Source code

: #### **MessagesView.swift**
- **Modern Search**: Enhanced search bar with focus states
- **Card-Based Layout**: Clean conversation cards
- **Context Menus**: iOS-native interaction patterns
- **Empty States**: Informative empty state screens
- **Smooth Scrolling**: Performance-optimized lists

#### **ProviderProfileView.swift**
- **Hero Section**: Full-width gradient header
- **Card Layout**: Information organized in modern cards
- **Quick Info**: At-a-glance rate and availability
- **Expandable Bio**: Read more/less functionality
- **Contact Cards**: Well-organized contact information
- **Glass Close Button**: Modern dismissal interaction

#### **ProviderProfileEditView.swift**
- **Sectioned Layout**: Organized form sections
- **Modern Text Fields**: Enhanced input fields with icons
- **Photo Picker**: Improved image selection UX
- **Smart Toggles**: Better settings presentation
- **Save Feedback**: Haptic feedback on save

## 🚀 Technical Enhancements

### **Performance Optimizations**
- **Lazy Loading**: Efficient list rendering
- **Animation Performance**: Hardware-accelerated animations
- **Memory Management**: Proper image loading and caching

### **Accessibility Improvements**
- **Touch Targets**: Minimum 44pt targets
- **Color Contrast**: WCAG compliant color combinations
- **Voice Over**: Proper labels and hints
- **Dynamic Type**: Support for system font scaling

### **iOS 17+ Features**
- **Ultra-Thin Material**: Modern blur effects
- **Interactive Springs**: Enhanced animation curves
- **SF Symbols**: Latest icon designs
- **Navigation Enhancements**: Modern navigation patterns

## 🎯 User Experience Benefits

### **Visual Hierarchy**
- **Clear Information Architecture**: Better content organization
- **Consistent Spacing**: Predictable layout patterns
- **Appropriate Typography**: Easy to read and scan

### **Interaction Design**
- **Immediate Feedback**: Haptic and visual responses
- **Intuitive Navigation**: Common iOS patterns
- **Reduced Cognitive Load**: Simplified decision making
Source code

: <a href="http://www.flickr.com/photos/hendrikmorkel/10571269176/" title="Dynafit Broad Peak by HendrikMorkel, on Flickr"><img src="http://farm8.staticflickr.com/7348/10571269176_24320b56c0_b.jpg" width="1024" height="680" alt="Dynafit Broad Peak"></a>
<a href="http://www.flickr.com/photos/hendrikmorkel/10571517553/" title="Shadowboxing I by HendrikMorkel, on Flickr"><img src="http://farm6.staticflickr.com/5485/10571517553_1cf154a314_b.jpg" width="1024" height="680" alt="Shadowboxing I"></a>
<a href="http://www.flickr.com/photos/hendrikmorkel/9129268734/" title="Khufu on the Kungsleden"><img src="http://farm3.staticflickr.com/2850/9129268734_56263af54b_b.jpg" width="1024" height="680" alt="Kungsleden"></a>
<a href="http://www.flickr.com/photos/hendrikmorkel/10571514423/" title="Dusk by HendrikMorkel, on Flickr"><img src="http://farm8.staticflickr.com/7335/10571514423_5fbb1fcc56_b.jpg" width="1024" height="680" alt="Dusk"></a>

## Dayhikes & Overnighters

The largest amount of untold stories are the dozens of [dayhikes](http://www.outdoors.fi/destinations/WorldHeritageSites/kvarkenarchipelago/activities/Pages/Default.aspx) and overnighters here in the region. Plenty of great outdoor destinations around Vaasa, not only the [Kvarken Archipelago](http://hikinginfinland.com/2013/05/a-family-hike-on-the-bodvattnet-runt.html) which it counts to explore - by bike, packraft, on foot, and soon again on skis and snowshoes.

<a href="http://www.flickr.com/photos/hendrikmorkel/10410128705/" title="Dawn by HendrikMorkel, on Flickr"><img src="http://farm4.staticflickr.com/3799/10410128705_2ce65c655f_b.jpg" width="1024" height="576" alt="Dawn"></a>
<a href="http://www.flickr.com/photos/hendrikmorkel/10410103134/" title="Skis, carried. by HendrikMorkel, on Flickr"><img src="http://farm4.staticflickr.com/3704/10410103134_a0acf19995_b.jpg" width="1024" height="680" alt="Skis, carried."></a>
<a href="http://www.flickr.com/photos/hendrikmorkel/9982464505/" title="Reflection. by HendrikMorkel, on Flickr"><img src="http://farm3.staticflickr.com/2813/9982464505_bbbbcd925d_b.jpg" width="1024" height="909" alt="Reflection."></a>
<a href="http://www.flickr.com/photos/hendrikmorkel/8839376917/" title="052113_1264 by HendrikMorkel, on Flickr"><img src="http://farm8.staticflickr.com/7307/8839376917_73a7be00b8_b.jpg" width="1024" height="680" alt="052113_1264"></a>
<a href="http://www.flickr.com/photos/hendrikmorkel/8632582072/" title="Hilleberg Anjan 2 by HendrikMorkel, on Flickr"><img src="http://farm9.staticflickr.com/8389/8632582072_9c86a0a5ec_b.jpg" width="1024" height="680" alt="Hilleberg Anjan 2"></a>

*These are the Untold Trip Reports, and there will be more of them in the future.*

### WHAT IS REQUIRED
Which lines in the records contain the word "with"? Gather each of them and copy it out in full.

### TASK OUTPUT
- **Modern Search**: Enhanced search bar with focus states
- **Modern Text Fields**: Enhanced input fields with icons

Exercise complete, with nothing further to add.